Description of the task: Reproduce the material below line for line, leaving out the pictures.

Chart comprehension data
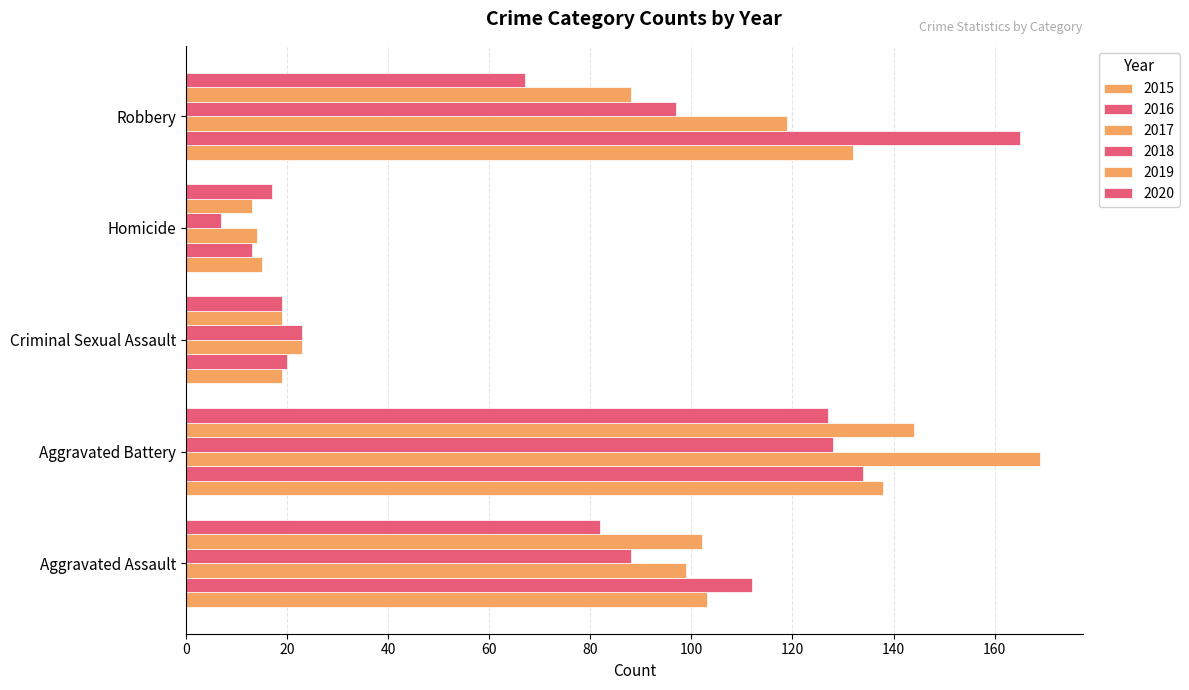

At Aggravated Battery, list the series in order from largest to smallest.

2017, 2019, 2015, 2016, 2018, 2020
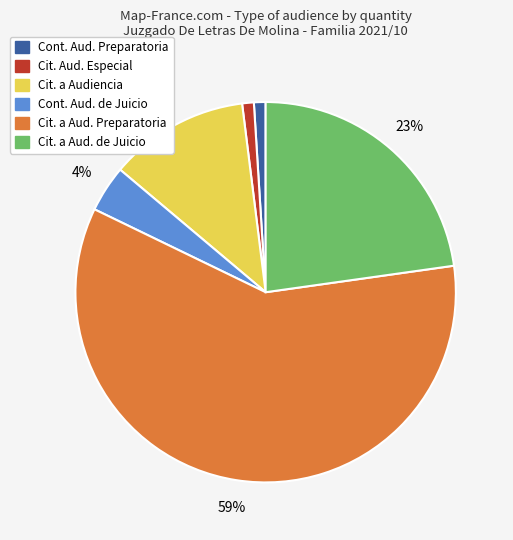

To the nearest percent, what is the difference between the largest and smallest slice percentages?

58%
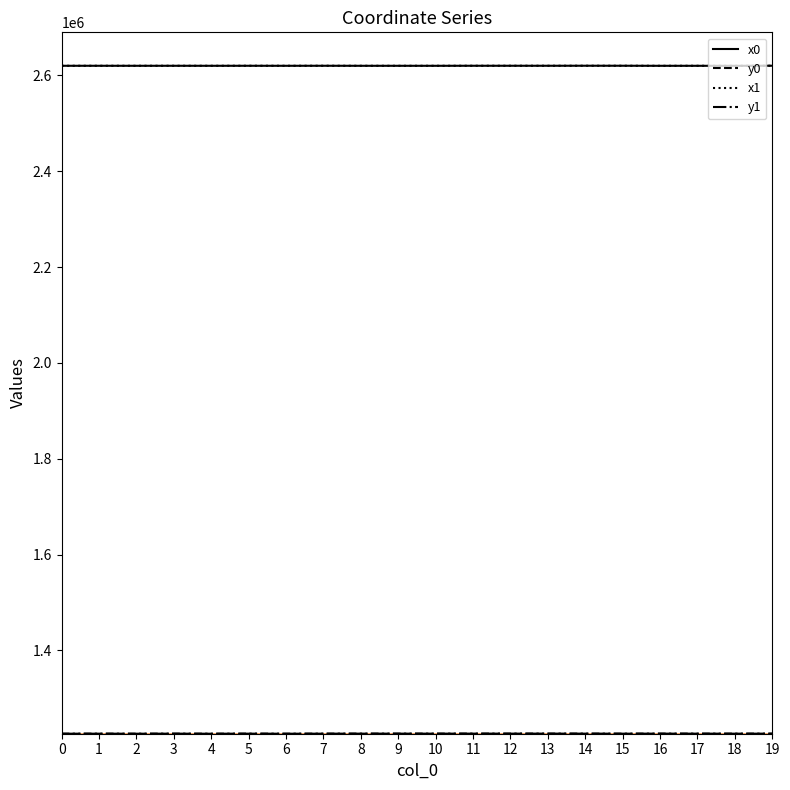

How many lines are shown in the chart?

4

Task result:
At Aggravated Battery, list the series in order from largest to smallest.

2017, 2019, 2015, 2016, 2018, 2020

To the nearest percent, what is the difference between the largest and smallest slice percentages?

58%

How many lines are shown in the chart?

4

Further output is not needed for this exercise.